KUALA LUMPUR, Dec 12 — The Associated Chinese Chambers of Commerce and Industry of Malaysia (ACCCIM) today welcomed independent analyses that concluded that signing the Trans-Pacific Partnership (TPP) would be positive for Malaysia.
But the group stressed that Putrajaya must look for ways to enhance participation, particularly from the small and medium enterprises that would have to compete against bigger and more established competitors.

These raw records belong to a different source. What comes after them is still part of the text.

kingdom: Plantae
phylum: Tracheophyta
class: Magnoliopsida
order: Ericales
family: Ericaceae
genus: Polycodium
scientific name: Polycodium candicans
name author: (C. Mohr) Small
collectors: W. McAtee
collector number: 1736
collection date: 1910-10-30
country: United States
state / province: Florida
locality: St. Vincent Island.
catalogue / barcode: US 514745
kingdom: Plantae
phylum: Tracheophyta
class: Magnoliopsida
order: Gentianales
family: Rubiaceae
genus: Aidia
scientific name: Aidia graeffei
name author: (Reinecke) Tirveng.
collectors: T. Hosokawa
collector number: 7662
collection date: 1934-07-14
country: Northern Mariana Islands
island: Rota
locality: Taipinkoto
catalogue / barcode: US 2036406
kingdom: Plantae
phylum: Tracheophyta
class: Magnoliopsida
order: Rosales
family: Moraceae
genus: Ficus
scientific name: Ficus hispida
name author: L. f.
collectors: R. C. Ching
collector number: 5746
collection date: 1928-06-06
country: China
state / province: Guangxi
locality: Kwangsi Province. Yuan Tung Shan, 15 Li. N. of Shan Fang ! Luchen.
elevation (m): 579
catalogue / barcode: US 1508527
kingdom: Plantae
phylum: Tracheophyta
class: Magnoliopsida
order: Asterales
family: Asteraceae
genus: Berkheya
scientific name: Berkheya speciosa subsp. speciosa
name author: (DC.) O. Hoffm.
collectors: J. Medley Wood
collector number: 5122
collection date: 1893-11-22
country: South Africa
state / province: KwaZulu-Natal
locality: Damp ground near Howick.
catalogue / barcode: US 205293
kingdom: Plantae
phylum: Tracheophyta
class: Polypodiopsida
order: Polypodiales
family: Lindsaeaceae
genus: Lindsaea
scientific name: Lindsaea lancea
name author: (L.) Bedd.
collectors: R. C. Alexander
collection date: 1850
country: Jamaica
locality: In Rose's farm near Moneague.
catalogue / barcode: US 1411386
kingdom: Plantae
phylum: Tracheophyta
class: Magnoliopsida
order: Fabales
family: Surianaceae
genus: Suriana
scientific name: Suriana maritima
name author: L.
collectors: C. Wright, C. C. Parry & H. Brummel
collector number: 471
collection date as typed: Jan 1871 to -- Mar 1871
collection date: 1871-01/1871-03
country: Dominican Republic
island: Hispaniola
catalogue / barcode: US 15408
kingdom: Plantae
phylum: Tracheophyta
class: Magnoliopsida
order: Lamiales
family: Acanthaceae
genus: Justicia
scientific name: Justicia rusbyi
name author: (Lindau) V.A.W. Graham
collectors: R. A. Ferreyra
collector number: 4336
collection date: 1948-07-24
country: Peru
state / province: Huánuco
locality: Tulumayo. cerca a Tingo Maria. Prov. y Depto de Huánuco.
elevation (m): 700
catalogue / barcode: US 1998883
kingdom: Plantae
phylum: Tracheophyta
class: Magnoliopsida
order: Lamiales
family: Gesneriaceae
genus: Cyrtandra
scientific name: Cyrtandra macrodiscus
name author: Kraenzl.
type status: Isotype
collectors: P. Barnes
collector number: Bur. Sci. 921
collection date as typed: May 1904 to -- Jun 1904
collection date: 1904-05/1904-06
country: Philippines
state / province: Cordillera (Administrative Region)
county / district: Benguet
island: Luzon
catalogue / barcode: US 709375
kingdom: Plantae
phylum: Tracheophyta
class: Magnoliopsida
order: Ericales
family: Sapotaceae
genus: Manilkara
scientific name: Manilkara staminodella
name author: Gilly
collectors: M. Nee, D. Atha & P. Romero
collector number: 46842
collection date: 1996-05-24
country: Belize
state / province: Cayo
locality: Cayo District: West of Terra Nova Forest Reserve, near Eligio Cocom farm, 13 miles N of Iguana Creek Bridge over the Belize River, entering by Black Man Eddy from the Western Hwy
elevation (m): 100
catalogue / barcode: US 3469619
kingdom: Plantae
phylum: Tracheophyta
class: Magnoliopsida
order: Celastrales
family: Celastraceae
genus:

“We reiterate our earlier recommendation to form a high level private-public committee to explore further the effects and impacts of the terms of TPPA, and look at ways to promote trade and investments and enhance our participation so that we can be assured of the growth and economic integration driven by the TPP waves,” ACCCIM president Datuk Ter Leong Yap told a press conference here.
PwC Advisory Services Sdn Bhd and the Institute of Strategic and International Studies Malaysia (ISIS) recently released two cost-benefit analyses in which they concluded that the TPP would result in a positive balance for Malaysia.
By participating, PwC projected that Malaysia will achieve a gross domestic product cumulative gain of US$107 billion to US$211 billion (RM890.07) over the period 2018 to 2027.
Ter said this provides ample opportunities for Malaysian businesses, including the chance to access new markets like Peru, Canada and Mexico.
But the group said Malaysian businesses would need to adapt quickly to tackle the challenges posed by the TPP, like the rising cost of labour due to the agreement’s requirement for signatory countries to meet international labour standards.
“Now they would have to find ways to adapt… an example would be to provide added value to their products,”said ACCIM deputy secretary-general II Michael Chai.
Ter added the group plans to organise seminars and workshops soon for its members to help them prepare for the changes once the TPP deal is signed.